Slam poetry for Anderson was a place to start, but it’s not what sustains him now. Why isn’t he competing anymore? Because it no longer feels genuine for him up there. “It used to be the biggest thing, like being a rockstar.” He is more in background of Broken Mic now, not hosting anymore. “It was a good time to pass it on, good for it grow organically away.” In his poetry he composes pieces that will read equally effectively both on the page and aloud. He usually has some kind of a picture of audience in mind, internalizing the reader/listener in his work.

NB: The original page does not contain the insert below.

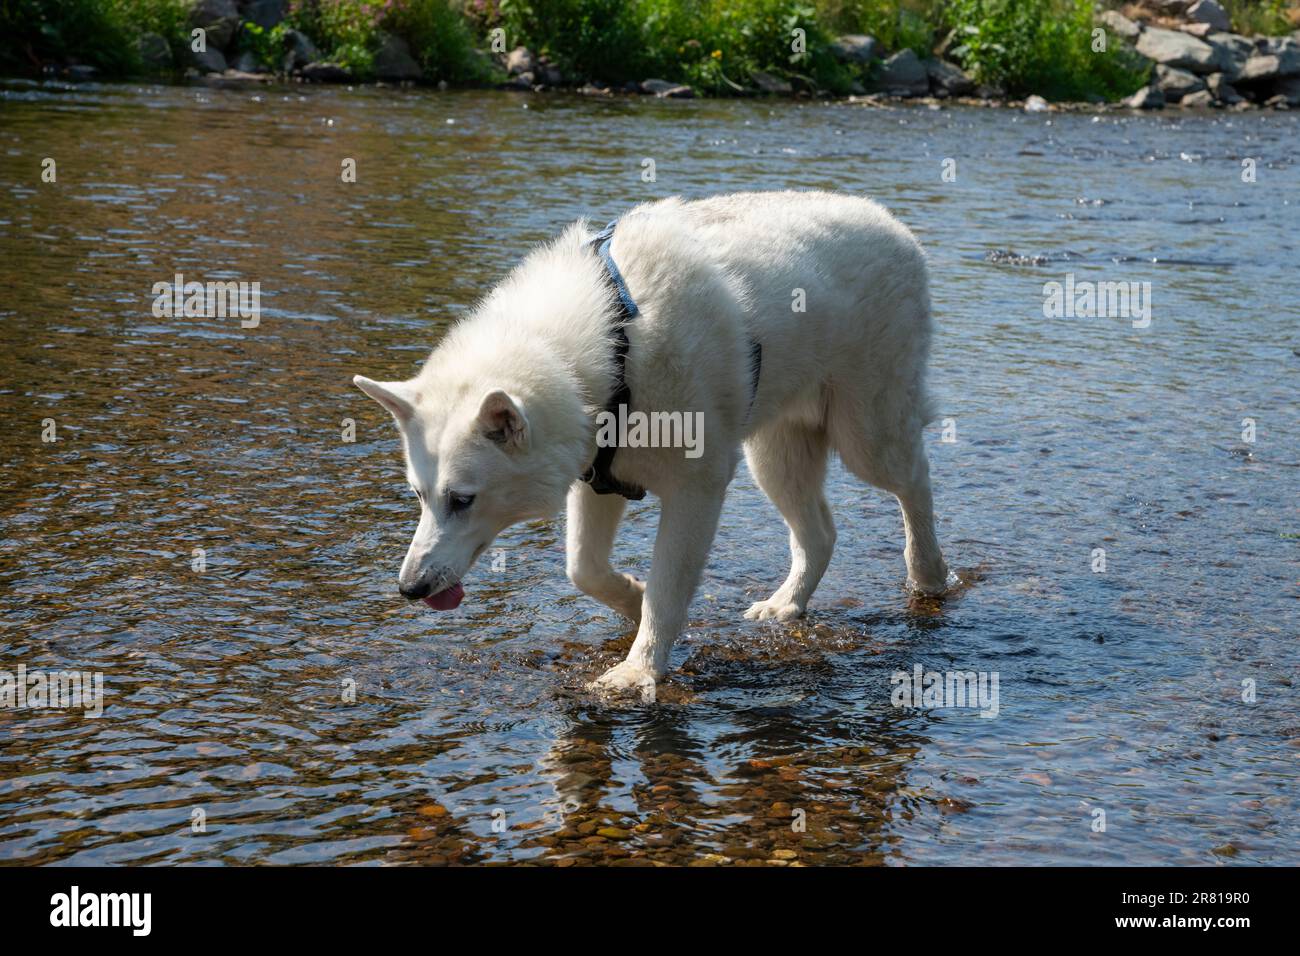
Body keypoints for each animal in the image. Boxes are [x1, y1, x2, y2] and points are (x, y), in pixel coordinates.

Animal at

He has also been exploring the philosophy of language games. To take an example, I am struck again by how poetry reveals completely new meaning in the most ordinary words as we discuss the ambiguity of the pronoun “we” in his poem. “We” could be people who were there with him, literally; it could also be the poet and any reader who reads the poem, who has been there in the sense of the idiom, “Yeah, tell me about it. I’ve been there.” For everyone has a version of this story, equally valid. Human life, like summer, is fleeting. We all have a need to deal with the desperation that comes with realizing this, and we have all felt a youthful sense of urgency about it.
One other possibility is that “we” are anyone who can look back and laugh. Wanting “to save poetry” is hilarious, we agree. The next line is
because everyone laughed at us
It’s no fun explaining a joke, but still I ask Anderson to humor me. He goes on: “I have some distance from that feeling of being just on the forefront, of doing the coolest thing that’s ever been done. Every generation thinks they’re the one, everyone who stumbles into the basement rock show feels they’re the one” who is going to save poetry.
That word “save” has a particular weight, too--economic, theological, and aesthetic. In the midst of laughing at ourselves, sometimes poets and readers of poetry do get concerned that “poetry is not reaching out and grabbing people.”
Can poetry grab you in a classroom, or from the bottom shelf of a library? Or must it be down in a basement or out on a patio? Must poetry come as a discovery in the world?
“Huge personal engagement to an art form,” Anderson believes, comes with “feeling that there are stakes for you with an art.” Commonly it’s music that moves people this way, more so than poetry, he suggests. Music--whether mainstream, indie, or classical--moves us, and it makes sense that poetry, which we hear like music, only less often, would do the same, only less often.
If the only experience we had of music was reading sheet notation in school, people probably wouldn’t be as excited about it.
“We tend to try to form our identity counter to who we’re supposed to be at school or at work, but this is not to say there aren’t seeds from those places,” Anderson says. Part of what he does now is visiting schools and colleges, talking, performing, organizing and spreading the word.